Tudo resume-se, no fundo, em duas tendências: a pessimista, representada na França por F. Lot (La fin du monde antique), que considera que o Império, minado por suas taras internas, teria morrido em curto prazo, mesmo sem o advento das invasões bárbaras; e a otimista, de A. Piganiol ou S. Mazzarino, sensíveis à incontestável renascença do século IV, que julgam ter sido a civilização do Império "assassinada" pelo bárbaro. O papel das invasões, na verdade, parece determinante, mas precisamos observar ter o Império do Ocidente sobrevivido até 476, e o de Oriente, até 1453. Por conseguinte, em que momento fecha-se exatamente a história romana? (PETIT, Paul. História antiga. São Paulo/Rio de Janeiro: Difel, 1979. p. 327.)
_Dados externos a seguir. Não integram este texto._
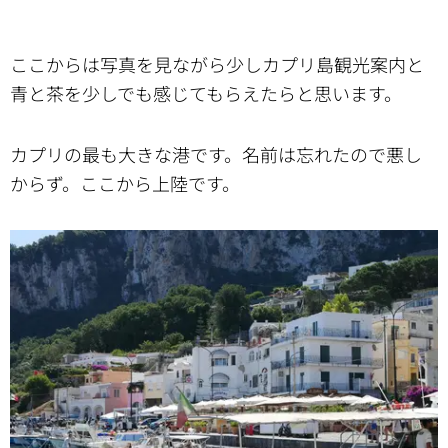
ここからは写真を見ながら少しカプリ島観光案内と
青と茶を少しでも感じてもらえたらと思います。
カプリの最も大きな港です。名前は忘れたので悪し
からず。ここから上陸です。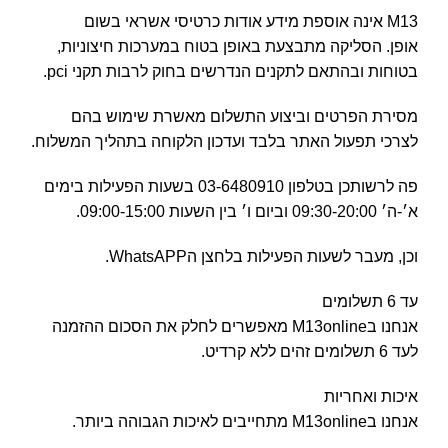
M13 אינה אוספת מידע אודות כרטיסי אשראי בשום
אופן. הסליקה מתבצעת באופן בטוח במערכות חיצוניות,
בטוחות ובהתאם לתקנים הנדרשים בחוק לרבות תקני pci.
מסירת הפרטים וביצוע התשלום מאשרת שימוש בהם
לצרכי תפעול האתר בלבד ועדכון הלקוחה בתהליך המשלוח.
פה לרשותכן בטלפון 03-6480910 בשעות הפעילות בימים
א׳-ה׳ 09:30-20:00 וביום ו׳ בין השעות 09:00-15:00.
וכן, מעבר לשעות הפעילות בלחצן הWhatsAPP.
עד 6 תשלומים
אנחנו בM13online מאפשרים לחלק את הסכום ההזמנה
לעד 6 תשלומים זהים ללא קרדיט.
איכות ואחריות
אנחנו בM13online מתחייבים לאיכות הגבוהה ביותר.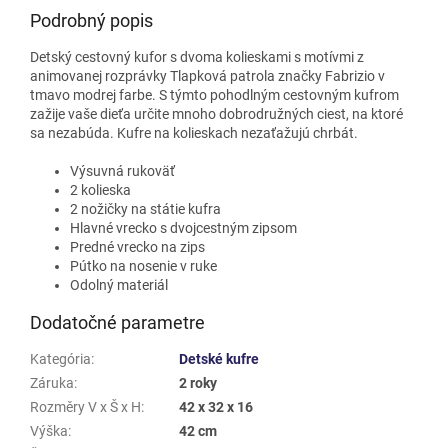
Podrobný popis
Detský cestovný kufor s dvoma kolieskami s motívmi z
animovanej rozprávky Tlapková patrola značky Fabrizio v
tmavo modrej farbe. S týmto pohodlným cestovným kufrom
zažije vaše dieťa určite mnoho dobrodružných ciest, na ktoré
sa nezabúda. Kufre na kolieskach nezaťažujú chrbát.
Výsuvná rukoväť
2 kolieska
2 nožičky na státie kufra
Hlavné vrecko s dvojcestným zipsom
Predné vrecko na zips
Pútko na nosenie v ruke
Odolný materiál
Dodatočné parametre
Kategória
:
Detské kufre
Záruka
:
2 roky
Rozměry V x Š x H
:
42 x 32 x 16
Výška
:
42 cm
Afresco, Templo de Ísis (Pompéia)


Texto 2. O Império encontrava-se, pois, dilacerado por crescentes dificuldades econômicas e pela polarização social à medida que se desenvolveram os últimos anos do século IV. Mas foi somente no Ocidente que estes processos atingiram o seu fim crucial, com o colapso de todo o sistema imperial perante invasões bárbaras. A análise convencional deste desastre final recorre à concentração das grandes pressões germânicas nas províncias ocidentais e à sua vulnerabilidade estratégica, geralmente maior do que nas províncias orientais. [...] Mas a convicção de que "as debilidades internas do Império não podem ter sido um fator importante no declínio" é claramente insustentável. Ela não fornece qualquer explicação estrutural das razões por que o Império do Ocidente sucumbiu aos bandos primitivos de invasores que o atravessaram no século V, enquanto o Império do Oriente, contra o qual os seus ataques haviam sido inicialmente muito mais perigosos, escapava e sobrevivia. A resposta a esta questão está em todo o desenvolvimento histórico anterior das duas zonas do sistema imperial romano.

O modo de produção escravagista desenvolvido, que constituía a mola do sistema imperial romano, naturalizou-se, portanto, desde a sua origem, sobretudo no Ocidente. Era, pois, lógico e previsível que as contradições endógenas desse modo de produção evoluíssem até à sua consumação extrema no Ocidente, onde não eram mitigadas ou determinadas por quaisquer formas históricas antecedentes ou alternativas. Onde o meio era mais puro, os sintomas eram mais extremos.

A polarização social do Ocidente acabou, pois, num sombrio finale duplo, com o Império dilacerado por cima e por baixo por forças internas antes de forças externas desfecharem o golpe final. (ANDERSON, Perry. Passagens da Antiguidade ao feudalismo. Porto: Afrontamento, 1980. p. 106-107, 113-114.)

Texto 3. Talvez a ideia mais corrente sobre o Império Romano seja a mais injustificada. Referimo-nos à noção de decadência moral, associada a exageros na comida e nas diversões e que teria levado à decadência de Roma. Em primeiro lugar, essa decadência moral teria durado séculos antes de levar Roma à ruína: ao menos cinco séculos (séculos I a.C. a IV d.C.), o que representa mais do que toda a história do Brasil!. Em segundo lugar, a “queda” do Império Romano já foi assinalada em momentos totalmente diferentes, indo desde 330 d.C., com Constantino, passando por 398, com a divisão entre o Império Romano do Ocidente e do Oriente, por 410, com a tomada de Constantinopla pelos godos, até 1453, quando Constantinopla, ainda oficialmente capital do Império Romano do Oriente (ou Bizantino), foi tomada pelos turcos.

Ainda mais importante, no entanto, é o fato de que noções como “decadência” são por demais subjetivas. Teria havido decadência moral? Ou os costumes eram, simplesmente, diferentes dos nossos? As “loucuras” dos imperadores não poderiam ter ocorrido sem que alguém as apoiasse e não eram atos menos políticos do que as “loucuras” de Stalin, de Hitler ou da ditadura militar, no Brasil, para ficar em alguns exemplos contemporâneos de autoritarismo. (FUNARI, Pedro Paulo. Roma, vida pública e privada. São Paulo: Atual, 1994. p. 6-7.)